**Work item:**
With the images left out, print all of the records below exactly.
━━ Provided data
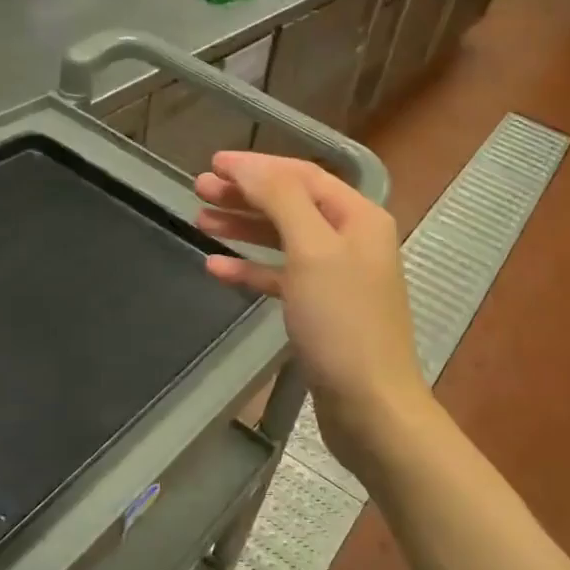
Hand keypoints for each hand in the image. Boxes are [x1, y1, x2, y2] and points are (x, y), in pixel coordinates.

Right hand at [194, 152, 429, 458]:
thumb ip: (281, 200)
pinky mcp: (321, 310)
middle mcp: (350, 239)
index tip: (214, 163)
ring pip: (283, 239)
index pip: (302, 175)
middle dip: (245, 194)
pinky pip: (281, 277)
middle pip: (291, 204)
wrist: (369, 406)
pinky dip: (251, 268)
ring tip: (199, 219)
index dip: (258, 166)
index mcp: (357, 217)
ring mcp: (336, 276)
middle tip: (199, 189)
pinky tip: (216, 267)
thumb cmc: (342, 322)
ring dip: (243, 227)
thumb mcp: (312, 250)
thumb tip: (250, 167)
━━━━
**Result for this exercise:**
Hand keypoints for each hand in the image. Boxes are [x1, y1, x2, y2] and points are (x, y), in pixel coordinates.

Right hand at [194, 152, 429, 458]:
thumb ip: (281, 200)
pinky mcp: (321, 310)
middle mcp: (350, 239)
index tip: (214, 163)
ring pip: (283, 239)
index pip: (302, 175)
middle dip: (245, 194)
pinky pip: (281, 277)
middle pip: (291, 204)
wrist: (369, 406)
pinky dip: (251, 268)
ring tip: (199, 219)
index dip: (258, 166)
index mcp: (357, 217)
ring mcp: (336, 276)
middle tip: (199, 189)
pinky tip: (216, 267)
thumb cmc: (342, 322)
ring dip: (243, 227)
thumb mcp: (312, 250)
thumb tip: (250, 167)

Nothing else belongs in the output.